### Information given ###

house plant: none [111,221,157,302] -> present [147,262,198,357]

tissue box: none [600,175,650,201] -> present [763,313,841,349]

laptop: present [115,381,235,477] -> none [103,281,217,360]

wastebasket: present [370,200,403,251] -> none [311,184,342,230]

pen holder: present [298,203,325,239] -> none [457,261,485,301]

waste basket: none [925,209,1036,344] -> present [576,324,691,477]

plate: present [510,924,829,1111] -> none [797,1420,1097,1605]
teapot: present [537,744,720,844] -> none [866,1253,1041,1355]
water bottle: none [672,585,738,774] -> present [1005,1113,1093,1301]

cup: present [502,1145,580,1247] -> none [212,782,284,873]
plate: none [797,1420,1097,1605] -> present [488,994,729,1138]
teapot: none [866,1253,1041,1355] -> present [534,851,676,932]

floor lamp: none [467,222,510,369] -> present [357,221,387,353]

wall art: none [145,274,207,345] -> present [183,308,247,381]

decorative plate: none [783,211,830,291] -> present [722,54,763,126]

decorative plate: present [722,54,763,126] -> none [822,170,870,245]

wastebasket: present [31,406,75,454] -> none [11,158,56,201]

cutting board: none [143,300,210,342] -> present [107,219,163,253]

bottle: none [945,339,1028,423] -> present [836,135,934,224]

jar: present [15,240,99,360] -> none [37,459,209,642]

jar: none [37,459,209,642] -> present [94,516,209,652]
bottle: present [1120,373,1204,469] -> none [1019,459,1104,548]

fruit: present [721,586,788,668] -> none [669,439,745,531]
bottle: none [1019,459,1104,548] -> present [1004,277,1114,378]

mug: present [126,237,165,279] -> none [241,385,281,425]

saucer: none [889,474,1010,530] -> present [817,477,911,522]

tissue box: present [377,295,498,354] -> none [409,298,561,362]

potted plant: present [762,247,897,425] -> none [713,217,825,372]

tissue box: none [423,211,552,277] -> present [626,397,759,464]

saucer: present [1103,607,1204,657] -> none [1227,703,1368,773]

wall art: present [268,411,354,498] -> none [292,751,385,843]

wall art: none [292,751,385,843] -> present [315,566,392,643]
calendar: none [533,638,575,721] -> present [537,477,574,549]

###

• [Task objective]: Restate every entry above exactly as it stands.

• [Reply to the task]:
house plant: none [111,221,157,302] -> present [147,262,198,357]

tissue box: none [600,175,650,201] -> present [763,313,841,349]

laptop: present [115,381,235,477] -> none [103,281,217,360]

wastebasket: present [370,200,403,251] -> none [311,184,342,230]

pen holder: present [298,203,325,239] -> none [457,261,485,301]

waste basket: none [925,209,1036,344] -> present [576,324,691,477]

plate: present [510,924,829,1111] -> none [797,1420,1097,1605]
teapot: present [537,744,720,844] -> none [866,1253,1041,1355]
water bottle: none [672,585,738,774] -> present [1005,1113,1093,1301]

cup: present [502,1145,580,1247] -> none [212,782,284,873]
plate: none [797,1420,1097,1605] -> present [488,994,729,1138]
teapot: none [866,1253,1041,1355] -> present [534,851,676,932]

floor lamp: none [467,222,510,369] -> present [357,221,387,353]

wall art: none [145,274,207,345] -> present [183,308,247,381]

decorative plate: none [783,211,830,291] -> present [722,54,763,126]

decorative plate: present [722,54,763,126] -> none [822,170,870,245]

wastebasket: present [31,406,75,454] -> none [11,158,56,201]

cutting board: none [143,300,210,342] -> present [107,219,163,253]

bottle: none [945,339,1028,423] -> present [836,135,934,224]

jar: present [15,240,99,360] -> none [37,459,209,642]

jar: none [37,459,209,642] -> present [94,516,209,652]
bottle: present [1120,373,1204,469] -> none [1019,459,1104,548]

fruit: present [721,586,788,668] -> none [669,439,745,531]
bottle: none [1019,459,1104,548] -> present [1004,277,1114,378]

mug: present [126,237,165,279] -> none [241,385,281,425]

saucer: none [889,474,1010,530] -> present [817,477,911,522]

tissue box: present [377,295,498,354] -> none [409,298,561,362]

potted plant: present [762,247,897,425] -> none [713,217,825,372]

tissue box: none [423,211,552,277] -> present [626,397,759,464]

saucer: present [1103,607,1204,657] -> none [1227,703,1368,773]

wall art: present [268,411,354,498] -> none [292,751,385,843]

wall art: none [292,751,385,843] -> present [315,566,392,643]
calendar: none [533,638,575,721] -> present [537,477,574,549]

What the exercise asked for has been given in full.